(Excerpt to read):
-.-.-

It may help to think of the Kruskal-Wallis H test
as an ANOVA test by ranks.
Scenario: This file examines possible differences in graded
performance to three separate activities (e.g.,
final examination score, composite score for all
homework problems, final project score) in a high
school Logo programming language class.
Because the teacher conducting this analysis
has a concern that homework scores and final
project scores are ordinal data (data are ordered,
but not with the precision of interval data), it
is best to use the non-parametric K-W H test
instead of the Oneway Analysis of Variance (ANOVA),
which is based on the use of interval data.
A summary of the study is presented in Table 1.

-.-.-

(Required actions):
1. Using the excerpt on the Kruskal-Wallis H test, answer these questions:
(a) In what kind of class is the scenario set?
(b) Which scores does the teacher suspect are ordinal data?
(c) Which test is the K-W H test chosen over?
2. List every graded activity that the excerpt on the Kruskal-Wallis H test gives as an example of performance measures.
Rely only on the excerpt on the Kruskal-Wallis H test when answering.

Dataset entries:
-.-.-

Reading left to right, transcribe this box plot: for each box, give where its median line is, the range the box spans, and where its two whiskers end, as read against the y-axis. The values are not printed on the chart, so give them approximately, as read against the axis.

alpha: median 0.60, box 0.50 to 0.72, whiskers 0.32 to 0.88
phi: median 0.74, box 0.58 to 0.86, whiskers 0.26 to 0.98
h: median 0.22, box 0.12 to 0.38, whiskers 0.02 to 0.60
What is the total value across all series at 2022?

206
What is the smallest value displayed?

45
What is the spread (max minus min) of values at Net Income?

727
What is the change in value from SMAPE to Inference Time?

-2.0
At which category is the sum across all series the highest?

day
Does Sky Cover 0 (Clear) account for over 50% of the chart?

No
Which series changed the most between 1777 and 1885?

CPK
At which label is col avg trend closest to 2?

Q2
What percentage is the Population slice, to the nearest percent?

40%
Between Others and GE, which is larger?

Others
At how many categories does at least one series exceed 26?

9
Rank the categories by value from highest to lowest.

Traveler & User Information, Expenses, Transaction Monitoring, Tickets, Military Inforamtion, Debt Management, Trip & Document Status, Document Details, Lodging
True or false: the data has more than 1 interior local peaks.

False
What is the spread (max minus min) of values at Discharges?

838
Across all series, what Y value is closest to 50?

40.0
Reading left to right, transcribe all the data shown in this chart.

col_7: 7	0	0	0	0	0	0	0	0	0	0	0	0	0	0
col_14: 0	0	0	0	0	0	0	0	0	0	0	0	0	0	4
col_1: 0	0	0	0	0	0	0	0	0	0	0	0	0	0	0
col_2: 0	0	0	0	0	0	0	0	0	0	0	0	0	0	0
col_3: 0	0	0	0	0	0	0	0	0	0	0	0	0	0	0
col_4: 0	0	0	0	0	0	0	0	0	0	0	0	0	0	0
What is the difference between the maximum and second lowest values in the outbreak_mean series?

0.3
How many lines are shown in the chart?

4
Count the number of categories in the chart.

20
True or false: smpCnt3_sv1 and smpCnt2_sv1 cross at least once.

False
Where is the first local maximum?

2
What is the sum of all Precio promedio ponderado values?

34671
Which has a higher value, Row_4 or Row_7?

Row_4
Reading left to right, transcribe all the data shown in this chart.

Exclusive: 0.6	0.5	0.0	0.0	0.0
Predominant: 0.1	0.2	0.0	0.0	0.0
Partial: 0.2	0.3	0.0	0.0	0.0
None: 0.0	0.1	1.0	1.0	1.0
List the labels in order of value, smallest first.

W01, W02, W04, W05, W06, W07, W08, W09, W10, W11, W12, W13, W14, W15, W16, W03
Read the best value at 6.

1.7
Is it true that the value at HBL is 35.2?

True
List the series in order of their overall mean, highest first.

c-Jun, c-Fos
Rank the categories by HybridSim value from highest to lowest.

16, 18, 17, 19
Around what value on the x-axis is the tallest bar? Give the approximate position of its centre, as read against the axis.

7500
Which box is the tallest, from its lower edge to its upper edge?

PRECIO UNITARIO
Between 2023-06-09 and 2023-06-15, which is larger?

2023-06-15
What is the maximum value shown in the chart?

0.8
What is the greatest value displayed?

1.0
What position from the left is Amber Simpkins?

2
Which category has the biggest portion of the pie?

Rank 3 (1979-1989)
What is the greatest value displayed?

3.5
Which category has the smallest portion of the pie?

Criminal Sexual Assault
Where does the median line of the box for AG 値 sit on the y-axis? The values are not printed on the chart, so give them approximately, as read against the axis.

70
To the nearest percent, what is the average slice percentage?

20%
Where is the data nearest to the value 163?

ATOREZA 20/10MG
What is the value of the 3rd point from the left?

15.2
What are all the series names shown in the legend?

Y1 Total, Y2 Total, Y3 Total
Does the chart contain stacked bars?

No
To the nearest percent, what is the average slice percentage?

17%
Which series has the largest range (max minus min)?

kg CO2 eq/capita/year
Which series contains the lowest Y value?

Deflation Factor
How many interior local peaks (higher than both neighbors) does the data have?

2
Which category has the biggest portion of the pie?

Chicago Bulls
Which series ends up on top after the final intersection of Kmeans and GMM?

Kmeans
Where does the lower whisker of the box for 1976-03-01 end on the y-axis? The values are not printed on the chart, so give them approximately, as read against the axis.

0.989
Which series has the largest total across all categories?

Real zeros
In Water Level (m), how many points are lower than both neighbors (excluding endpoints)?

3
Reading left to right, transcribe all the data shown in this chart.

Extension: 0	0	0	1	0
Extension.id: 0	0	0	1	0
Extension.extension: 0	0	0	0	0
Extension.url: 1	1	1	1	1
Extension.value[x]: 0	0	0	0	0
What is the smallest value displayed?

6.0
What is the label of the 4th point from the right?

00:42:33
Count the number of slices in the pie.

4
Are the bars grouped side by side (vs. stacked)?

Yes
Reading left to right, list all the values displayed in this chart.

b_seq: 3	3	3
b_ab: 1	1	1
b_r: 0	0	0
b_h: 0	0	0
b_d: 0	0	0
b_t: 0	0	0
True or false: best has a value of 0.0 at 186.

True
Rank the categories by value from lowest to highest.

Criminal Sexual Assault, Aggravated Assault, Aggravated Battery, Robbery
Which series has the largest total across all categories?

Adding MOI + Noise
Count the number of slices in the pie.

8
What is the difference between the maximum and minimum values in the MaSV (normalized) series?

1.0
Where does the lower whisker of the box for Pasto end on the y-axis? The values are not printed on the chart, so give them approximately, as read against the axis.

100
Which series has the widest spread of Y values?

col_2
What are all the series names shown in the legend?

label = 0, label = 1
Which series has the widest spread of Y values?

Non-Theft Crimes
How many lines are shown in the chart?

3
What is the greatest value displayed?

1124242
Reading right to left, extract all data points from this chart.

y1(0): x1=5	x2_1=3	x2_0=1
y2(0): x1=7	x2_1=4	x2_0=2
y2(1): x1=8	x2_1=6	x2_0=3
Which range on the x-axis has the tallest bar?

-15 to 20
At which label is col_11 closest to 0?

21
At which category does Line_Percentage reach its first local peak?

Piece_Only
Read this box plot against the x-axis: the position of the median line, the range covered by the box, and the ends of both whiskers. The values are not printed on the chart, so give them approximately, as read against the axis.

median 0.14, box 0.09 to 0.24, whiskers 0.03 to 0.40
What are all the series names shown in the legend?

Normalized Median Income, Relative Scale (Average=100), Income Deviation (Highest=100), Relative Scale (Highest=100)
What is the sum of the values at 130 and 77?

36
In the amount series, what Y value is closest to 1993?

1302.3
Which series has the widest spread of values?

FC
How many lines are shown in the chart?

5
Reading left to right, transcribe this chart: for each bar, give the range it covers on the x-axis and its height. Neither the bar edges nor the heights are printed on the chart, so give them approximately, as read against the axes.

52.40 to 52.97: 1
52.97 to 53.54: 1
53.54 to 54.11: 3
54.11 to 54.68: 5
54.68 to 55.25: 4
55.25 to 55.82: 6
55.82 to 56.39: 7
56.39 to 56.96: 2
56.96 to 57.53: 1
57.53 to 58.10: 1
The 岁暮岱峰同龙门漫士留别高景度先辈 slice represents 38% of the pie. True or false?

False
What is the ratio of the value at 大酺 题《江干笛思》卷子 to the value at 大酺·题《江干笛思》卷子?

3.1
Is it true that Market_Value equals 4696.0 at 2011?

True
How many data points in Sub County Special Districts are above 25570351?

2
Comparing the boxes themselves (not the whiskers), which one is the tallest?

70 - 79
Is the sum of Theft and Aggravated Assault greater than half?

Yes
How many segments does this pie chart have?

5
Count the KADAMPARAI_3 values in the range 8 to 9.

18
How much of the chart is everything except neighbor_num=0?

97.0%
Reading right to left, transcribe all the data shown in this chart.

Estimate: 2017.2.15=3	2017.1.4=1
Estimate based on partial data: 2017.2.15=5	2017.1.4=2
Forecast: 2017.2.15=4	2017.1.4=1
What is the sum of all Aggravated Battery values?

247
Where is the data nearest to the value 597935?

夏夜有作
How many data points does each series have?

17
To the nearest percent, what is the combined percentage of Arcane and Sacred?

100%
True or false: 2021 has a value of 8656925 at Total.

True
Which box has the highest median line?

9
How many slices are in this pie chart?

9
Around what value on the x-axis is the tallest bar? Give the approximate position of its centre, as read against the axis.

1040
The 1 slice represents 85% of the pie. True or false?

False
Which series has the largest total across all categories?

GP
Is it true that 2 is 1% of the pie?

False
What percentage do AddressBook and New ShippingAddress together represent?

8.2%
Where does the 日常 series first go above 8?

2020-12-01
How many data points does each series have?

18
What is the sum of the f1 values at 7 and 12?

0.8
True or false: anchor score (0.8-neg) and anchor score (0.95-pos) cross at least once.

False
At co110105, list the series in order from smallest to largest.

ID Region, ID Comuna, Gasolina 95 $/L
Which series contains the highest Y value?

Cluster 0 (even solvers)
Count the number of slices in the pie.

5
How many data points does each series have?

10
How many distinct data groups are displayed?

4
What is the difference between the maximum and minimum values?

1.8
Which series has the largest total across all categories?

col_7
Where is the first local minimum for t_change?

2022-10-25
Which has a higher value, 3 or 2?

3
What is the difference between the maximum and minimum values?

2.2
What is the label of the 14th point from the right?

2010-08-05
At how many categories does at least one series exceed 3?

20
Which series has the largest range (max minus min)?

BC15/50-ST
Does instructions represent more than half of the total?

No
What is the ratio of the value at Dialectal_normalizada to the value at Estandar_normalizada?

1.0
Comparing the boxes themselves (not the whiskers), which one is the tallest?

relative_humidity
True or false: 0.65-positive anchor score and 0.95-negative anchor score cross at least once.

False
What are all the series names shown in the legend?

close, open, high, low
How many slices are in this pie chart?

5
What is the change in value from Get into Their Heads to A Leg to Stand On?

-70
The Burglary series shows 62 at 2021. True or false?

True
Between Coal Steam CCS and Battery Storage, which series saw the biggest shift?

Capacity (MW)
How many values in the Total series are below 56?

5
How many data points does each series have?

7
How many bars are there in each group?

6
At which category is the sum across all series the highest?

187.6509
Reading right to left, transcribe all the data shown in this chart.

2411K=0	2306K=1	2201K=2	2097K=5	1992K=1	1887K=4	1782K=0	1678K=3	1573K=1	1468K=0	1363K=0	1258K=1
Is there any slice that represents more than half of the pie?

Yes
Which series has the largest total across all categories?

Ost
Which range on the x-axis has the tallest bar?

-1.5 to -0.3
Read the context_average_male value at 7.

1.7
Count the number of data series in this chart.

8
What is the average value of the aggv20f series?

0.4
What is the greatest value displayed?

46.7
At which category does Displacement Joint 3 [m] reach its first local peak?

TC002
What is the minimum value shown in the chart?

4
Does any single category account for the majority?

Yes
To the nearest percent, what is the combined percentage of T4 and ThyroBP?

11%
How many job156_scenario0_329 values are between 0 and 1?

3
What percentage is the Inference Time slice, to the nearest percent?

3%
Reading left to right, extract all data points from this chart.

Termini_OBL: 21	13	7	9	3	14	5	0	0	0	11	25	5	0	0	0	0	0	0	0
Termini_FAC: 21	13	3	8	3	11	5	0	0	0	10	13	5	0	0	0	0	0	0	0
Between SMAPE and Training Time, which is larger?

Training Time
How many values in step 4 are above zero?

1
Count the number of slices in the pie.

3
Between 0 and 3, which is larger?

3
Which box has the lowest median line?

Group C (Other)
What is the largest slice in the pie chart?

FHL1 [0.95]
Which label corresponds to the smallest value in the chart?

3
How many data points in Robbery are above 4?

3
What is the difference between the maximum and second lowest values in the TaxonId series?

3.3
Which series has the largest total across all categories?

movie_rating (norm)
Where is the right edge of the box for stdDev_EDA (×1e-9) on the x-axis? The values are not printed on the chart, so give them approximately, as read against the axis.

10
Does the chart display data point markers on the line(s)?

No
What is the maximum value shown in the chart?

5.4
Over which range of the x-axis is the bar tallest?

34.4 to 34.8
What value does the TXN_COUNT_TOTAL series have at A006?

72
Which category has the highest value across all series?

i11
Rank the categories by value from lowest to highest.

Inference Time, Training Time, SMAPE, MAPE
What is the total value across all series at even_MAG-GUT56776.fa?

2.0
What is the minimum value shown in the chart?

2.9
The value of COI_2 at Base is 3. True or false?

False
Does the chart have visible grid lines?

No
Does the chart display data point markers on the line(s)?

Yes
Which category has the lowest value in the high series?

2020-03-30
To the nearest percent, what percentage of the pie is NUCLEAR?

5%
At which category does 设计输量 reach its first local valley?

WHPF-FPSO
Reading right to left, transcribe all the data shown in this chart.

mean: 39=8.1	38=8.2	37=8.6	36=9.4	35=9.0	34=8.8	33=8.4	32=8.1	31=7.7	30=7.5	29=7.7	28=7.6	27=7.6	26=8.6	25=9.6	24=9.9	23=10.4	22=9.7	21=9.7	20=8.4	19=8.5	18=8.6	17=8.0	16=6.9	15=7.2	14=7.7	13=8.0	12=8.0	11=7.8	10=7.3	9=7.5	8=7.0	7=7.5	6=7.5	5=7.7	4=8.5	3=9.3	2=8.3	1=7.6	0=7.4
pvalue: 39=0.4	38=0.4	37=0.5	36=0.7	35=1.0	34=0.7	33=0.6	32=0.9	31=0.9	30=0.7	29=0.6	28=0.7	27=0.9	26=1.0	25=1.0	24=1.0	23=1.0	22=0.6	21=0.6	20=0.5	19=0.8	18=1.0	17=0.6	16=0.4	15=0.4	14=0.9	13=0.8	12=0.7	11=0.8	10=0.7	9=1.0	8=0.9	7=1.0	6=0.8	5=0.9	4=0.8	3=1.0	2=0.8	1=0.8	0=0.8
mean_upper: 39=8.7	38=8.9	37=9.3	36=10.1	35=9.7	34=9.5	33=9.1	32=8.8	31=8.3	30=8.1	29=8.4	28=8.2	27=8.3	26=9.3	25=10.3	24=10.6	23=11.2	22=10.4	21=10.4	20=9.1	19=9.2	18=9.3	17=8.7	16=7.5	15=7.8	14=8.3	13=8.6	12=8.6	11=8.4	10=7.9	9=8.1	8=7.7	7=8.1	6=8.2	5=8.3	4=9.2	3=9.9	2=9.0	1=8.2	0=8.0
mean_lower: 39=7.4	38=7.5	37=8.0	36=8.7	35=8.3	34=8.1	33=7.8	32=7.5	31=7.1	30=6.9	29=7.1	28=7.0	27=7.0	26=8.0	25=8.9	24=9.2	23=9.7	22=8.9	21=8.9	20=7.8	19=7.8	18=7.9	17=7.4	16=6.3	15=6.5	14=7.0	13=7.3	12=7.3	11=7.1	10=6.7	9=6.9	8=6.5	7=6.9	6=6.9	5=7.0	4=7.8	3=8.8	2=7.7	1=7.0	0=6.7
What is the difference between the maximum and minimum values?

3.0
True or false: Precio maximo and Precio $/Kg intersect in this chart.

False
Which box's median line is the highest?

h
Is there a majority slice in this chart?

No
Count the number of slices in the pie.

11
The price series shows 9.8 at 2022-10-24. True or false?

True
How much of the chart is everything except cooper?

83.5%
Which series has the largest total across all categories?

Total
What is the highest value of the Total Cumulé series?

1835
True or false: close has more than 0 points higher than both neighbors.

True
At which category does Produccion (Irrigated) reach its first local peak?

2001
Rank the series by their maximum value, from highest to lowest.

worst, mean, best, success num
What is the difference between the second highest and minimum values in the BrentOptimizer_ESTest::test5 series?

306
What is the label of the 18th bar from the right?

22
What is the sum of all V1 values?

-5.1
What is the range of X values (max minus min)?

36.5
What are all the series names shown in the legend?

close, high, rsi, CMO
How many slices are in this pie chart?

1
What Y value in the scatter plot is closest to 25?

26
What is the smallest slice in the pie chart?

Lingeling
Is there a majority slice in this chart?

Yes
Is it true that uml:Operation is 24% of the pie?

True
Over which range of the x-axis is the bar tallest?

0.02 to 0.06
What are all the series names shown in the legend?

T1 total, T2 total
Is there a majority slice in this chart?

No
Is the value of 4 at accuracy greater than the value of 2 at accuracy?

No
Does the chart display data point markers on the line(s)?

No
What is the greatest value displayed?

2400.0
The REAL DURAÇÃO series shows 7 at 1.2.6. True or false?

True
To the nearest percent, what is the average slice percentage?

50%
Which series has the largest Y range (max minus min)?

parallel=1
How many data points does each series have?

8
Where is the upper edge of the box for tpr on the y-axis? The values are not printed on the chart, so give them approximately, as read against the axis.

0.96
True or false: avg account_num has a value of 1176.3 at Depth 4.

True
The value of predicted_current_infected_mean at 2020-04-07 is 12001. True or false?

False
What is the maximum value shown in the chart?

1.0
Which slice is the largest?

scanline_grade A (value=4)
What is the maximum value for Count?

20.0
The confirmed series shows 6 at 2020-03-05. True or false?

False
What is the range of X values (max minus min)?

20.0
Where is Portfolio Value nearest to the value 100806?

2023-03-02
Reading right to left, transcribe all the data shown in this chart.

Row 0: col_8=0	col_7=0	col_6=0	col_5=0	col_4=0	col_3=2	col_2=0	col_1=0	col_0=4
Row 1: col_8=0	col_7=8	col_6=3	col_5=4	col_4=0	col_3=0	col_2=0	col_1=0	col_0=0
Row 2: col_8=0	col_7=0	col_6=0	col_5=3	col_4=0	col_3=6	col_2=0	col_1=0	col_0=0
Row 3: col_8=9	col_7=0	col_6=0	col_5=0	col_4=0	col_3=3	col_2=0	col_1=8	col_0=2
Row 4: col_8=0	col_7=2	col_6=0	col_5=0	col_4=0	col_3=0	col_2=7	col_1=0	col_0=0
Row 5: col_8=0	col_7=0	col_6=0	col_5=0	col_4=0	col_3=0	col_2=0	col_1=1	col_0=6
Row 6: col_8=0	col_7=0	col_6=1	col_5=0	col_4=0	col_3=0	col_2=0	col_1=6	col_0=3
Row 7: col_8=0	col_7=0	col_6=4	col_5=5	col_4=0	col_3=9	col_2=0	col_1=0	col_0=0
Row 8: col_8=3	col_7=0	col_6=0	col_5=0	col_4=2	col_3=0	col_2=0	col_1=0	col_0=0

-.-.-

(Outputs for the tasks):
1.
(a) A high school Logo programming language class.
(b) Homework scores and final project scores.
(c) The Oneway Analysis of Variance (ANOVA).

2.
- Final examination score
- Composite score for all homework problems
- Final project score